During the 12-month study period, 54 patients were screened for eligibility. Clinical reviews and agreement resulted in 17 exclusions. Data from the remaining 37 patients were analysed. Twenty one patients were males (56.8 %) with a mean age of 8.5 years (6 to 13). Asthma had already been diagnosed in 83.3 % of the children, 43.2 % more than 5 years before. Fever was present in 32.4 % and common cold symptons in 51.4 % of the cases. Symptoms of rhinitis were recorded in 64.8 %. Asthma severity was intermittent in 21.6 %, mild persistent in 27 %, moderate persistent in 48.6 % and severe persistent in 2.7 % (table 1). Asthma exacerbation was mild in 54.1 %, moderate in 37.8 % and severe in 8.1 % (table 1). March had the highest and August and January the lowest number of cases (fig. 1). The seasonal distribution also showed two distinct peaks of asthma exacerbations, 40.5 % in spring and 32.4 % in autumn. The combination of conventional and molecular techniques detected infectious agents in 78.4 % of the cases. Rhinovirus was detected in 70.3 %, Mycoplasma pneumoniae in 16.2 %, enterovirus in 10.8 % and Chlamydia pneumoniae in 2.7 % (fig. 2). A coinfection was identified in 21.6 % of the samples (rhinovirus + enterovirus in four patients; rhinovirus + Mycoplasma pneumoniae in two patients and Mycoplasma pneumoniae + Chlamydia pneumoniae in one patient). There was no significant correlation between isolated agents and the month of year but rhinovirus were detected in the spring in 24.3 % of the cases and in autumn in 27.0 % of the cases, P = 0.02 (table 1; fig. 3). Rhinovirus was detected in 25 samples (40 % in autumn and 36 % in spring, table 1). All isolated enterovirus were associated with rhinovirus infection and mostly in children with intermittent asthma (table 1). Half of the cases of Mycoplasma pneumoniae isolation had a coinfection (rhinovirus in two cases and Clamydia pneumoniae in one case). There was no significant correlation between sex, age, common cold symptoms, current therapy status, severity of asthma or of the exacerbation, age of onset of asthma symptoms, presence of fever or rhinitis and the isolated agents. Children with current treatment step > = 2 had a coinfection in a larger number of cases (35 % vs 5.9 %, P = 0.09). The unique case of Chlamydea pneumoniae isolation had a coinfection with Mycoplasma pneumoniae and occurred in a child with a severe persistent asthma.

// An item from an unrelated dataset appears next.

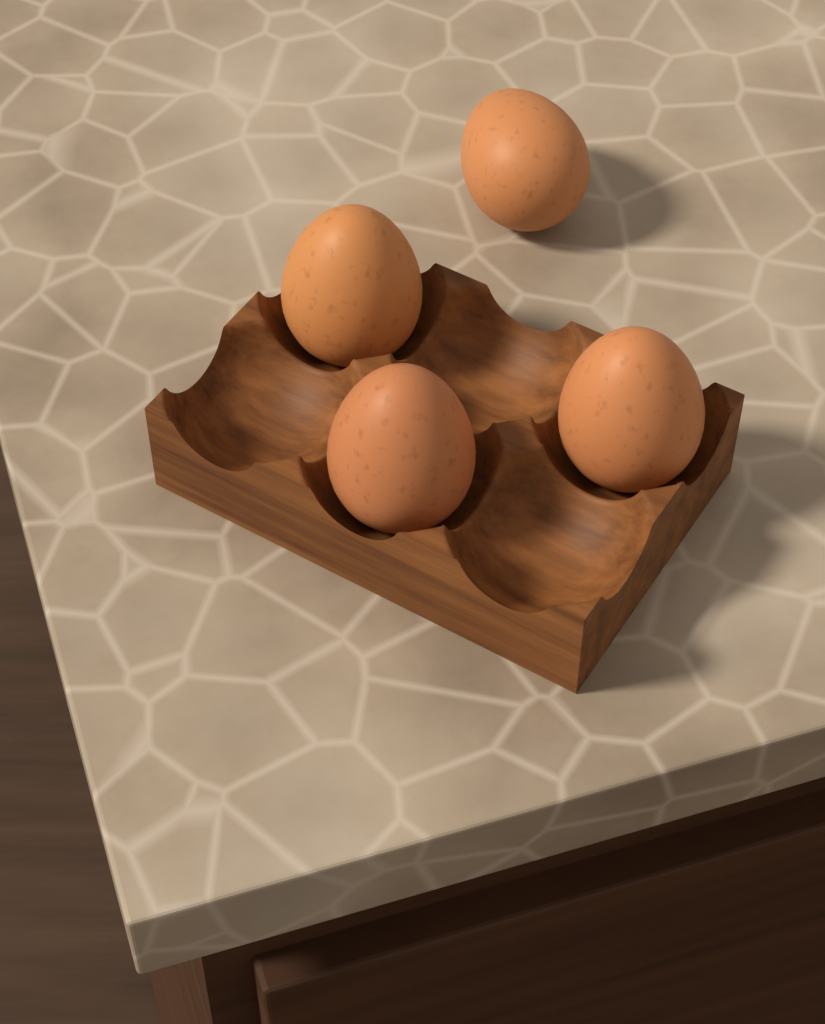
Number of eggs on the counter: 4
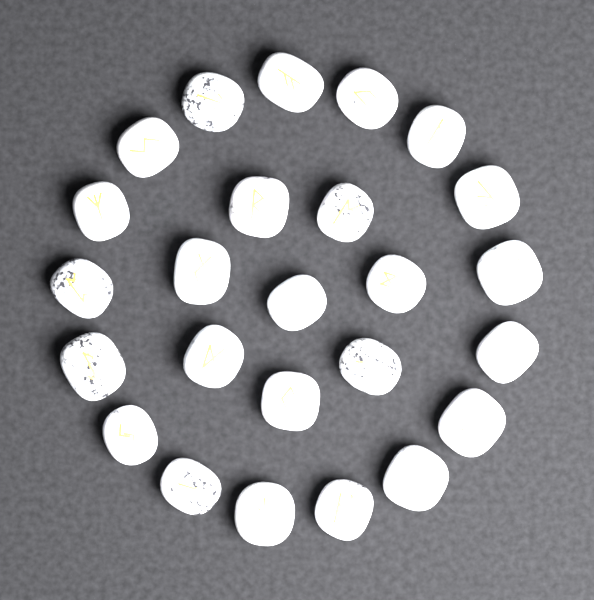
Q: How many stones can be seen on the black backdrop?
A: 25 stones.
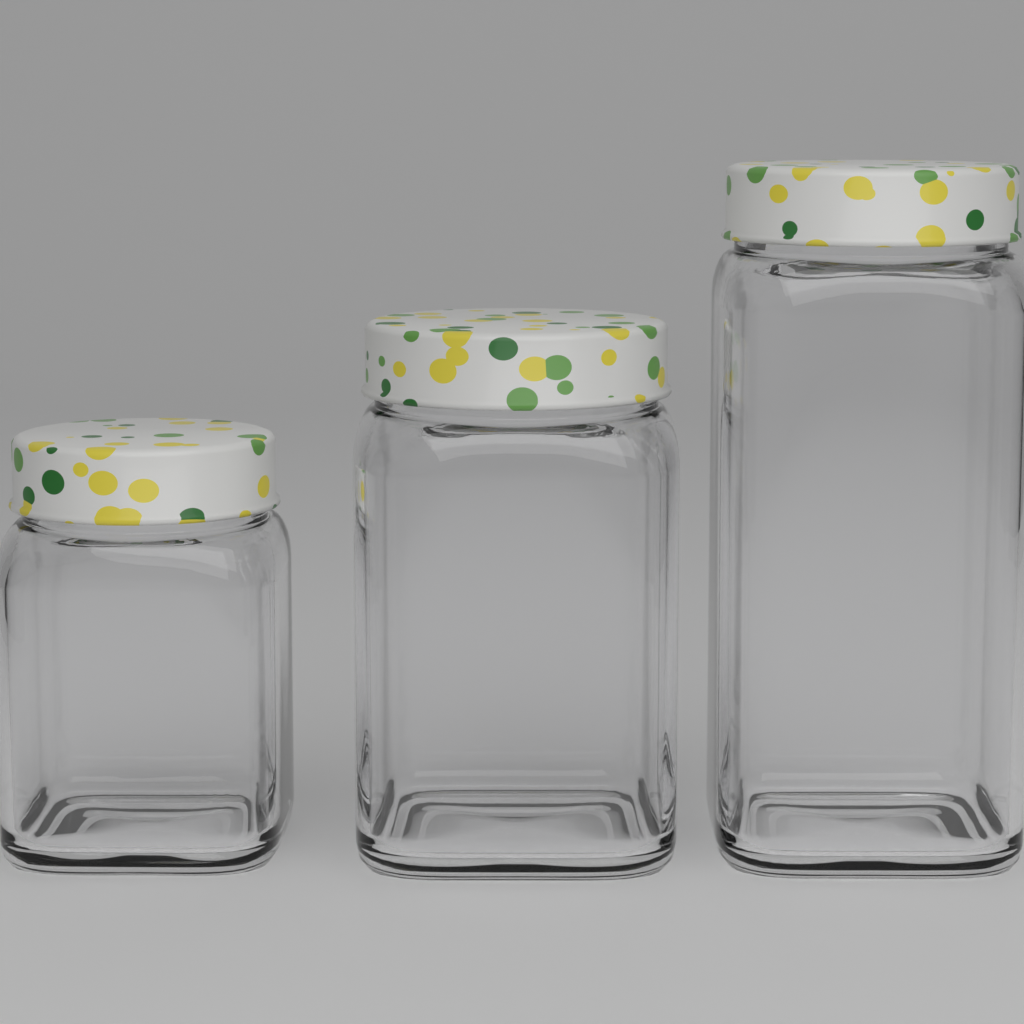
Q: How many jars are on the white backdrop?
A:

DISCUSSION (3th paragraph)

A significant seasonal pattern in rhinoviruses detection was found. Rhinovirus was detected in 25 samples (40 % in autumn and 36 % in spring, table 1) and isolated in autumn and spring in 27 % and 24.3 % of the cases, respectively (fig. 3). These results support the fact that the upper respiratory tract infections, specially by rhinovirus, are probably responsible for seasonal peaks of asthma-related hospital admissons as suggested by several studies8,9,10 and occurs mostly in spring and fall seasons. Eight patients that were excluded because they did not give informed consent came to the Emergency Pediatrics Department with asthma exacerbation in March and April which explains the low number of cases included on those months.